Why Everyone in Therapy Seems to Be Talking About DBT
If you’ve spent any time researching therapy options in Tampa, or read anything about mental health in the last decade, you’ve probably seen the letters DBT everywhere.
Your therapist mentioned it. The Reddit thread you fell down at midnight mentioned it. Your friend who started therapy last year won’t stop talking about it.
So what actually is it? And more importantly, is it something that would help you?
Let’s cut through the acronym soup and actually explain this.
What DBT Actually Is
DBT stands for Dialectical Behavior Therapy. It was developed in the late 1980s by Dr. Marsha Linehan at the University of Washington, originally for people with Borderline Personality Disorder who were experiencing chronic suicidal ideation.
The core idea, the “dialectical” part, is holding two things as true at the same time: you are doing the best you can, and you need to do better. Both are true. Both are okay. That tension between acceptance and change is baked into everything DBT does.

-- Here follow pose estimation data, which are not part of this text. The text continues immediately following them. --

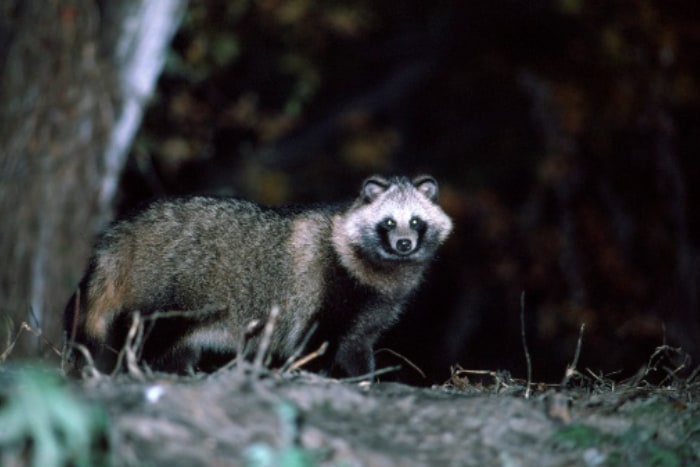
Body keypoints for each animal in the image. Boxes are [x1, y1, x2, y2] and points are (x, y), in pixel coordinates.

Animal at [63, 175, 452, 376]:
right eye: (388, 222)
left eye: (416, 221)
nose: (404, 244)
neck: (382, 267)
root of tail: (132, 226)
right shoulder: (329, 286)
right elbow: (315, 342)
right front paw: (311, 374)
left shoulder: (371, 310)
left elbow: (357, 348)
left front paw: (363, 379)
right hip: (172, 285)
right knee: (149, 329)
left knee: (175, 348)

In practice, DBT teaches four skill sets: mindfulness (being present without judgment), distress tolerance (surviving a crisis without making it worse), emotion regulation (understanding and managing intense feelings), and interpersonal effectiveness (navigating relationships without destroying them in the process).
Linehan’s original research found DBT dramatically reduced self-harm, hospitalizations, and treatment dropout compared to other approaches (Linehan et al., 1991). Since then, it’s been adapted and studied for a wide range of conditions.
What DBT Is Not
DBT is not just “learning to calm down.” It’s not a quick fix, and it’s not something you read about in a book and then master over a weekend.
It’s also not the only effective therapy in the world. The internet has a way of making DBT sound like the universal answer to every mental health problem. It’s not. It’s an evidence-based approach that works exceptionally well for specific presentations.
It’s also worth knowing: “DBT-informed” and “full DBT” are different things. Full DBT typically involves individual therapy, skills training group, phone coaching, and a therapist consultation team. Many therapists incorporate DBT skills into individual therapy without delivering the full model. Both can be helpful, but they’re not the same thing.
Who DBT Actually Helps
DBT has the strongest evidence base for Borderline Personality Disorder. That’s where it was developed and where the research is most robust. But it’s also been shown to be effective for:
Chronic suicidal ideation and self-harm. Eating disorders. Substance use disorders. Post-traumatic stress disorder (PTSD). Depression that hasn’t responded to other treatments. Emotion dysregulation that shows up across a wide range of diagnoses.
What these have in common: they all involve intense, difficult-to-regulate emotions that drive people toward behaviors they don’t want to be doing. DBT targets exactly that.
If you feel your emotions very intensely, if you find yourself doing things in the heat of emotion that you later regret, if your relationships tend toward chaos even when you don’t want them to, DBT’s skill set was designed with you in mind.
Who DBT Might Not Be the Best Fit For
DBT is structured, skills-focused, and requires active practice outside of sessions. It’s not primarily a space to process childhood experiences or explore the meaning of your life narrative. It’s practical, concrete, and homework-heavy.
If you’re dealing primarily with something like grief, a major life transition, relationship issues that don’t involve emotional dysregulation, or anxiety that’s relatively mild and situational, there are other approaches that might be a better fit. Cognitive Behavioral Therapy (CBT), EMDR for trauma, or a more exploratory psychodynamic approach might serve you better.
A good therapist will help you figure out which is which.
Finding DBT in Tampa and Brandon
Full DBT programs are offered through some larger mental health centers in the Tampa Bay area. Individual therapists who are DBT-trained are more widely available, and for many people, individual DBT-informed therapy is exactly the right level of care.
When looking for a DBT therapist in Tampa or Brandon, ask specifically: “Are you DBT trained? Do you incorporate DBT skills into individual sessions? Have you worked with people dealing with [your specific issue]?”
At Green Mountain Counseling in Brandon, we incorporate evidence-based approaches including DBT-informed skills into our work with clients dealing with emotional dysregulation, trauma, and personality disorders. We’re happy to talk through whether that approach makes sense for you before your first appointment.
Because DBT can be genuinely life-changing for the right person. And the only way to find out if you’re that person is to actually talk to someone.
References
Linehan, M. M., Armstrong, H. E., Suarez, A., Allmon, D., & Heard, H. L. (1991). Cognitive-behavioral treatment of chronically parasuicidal borderline patients. Archives of General Psychiatry, 48(12), 1060–1064.
Lynch, T. R., Trost, W. T., Salsman, N., & Linehan, M. M. (2007). Dialectical behavior therapy for borderline personality disorder. Annual Review of Clinical Psychology, 3, 181–205.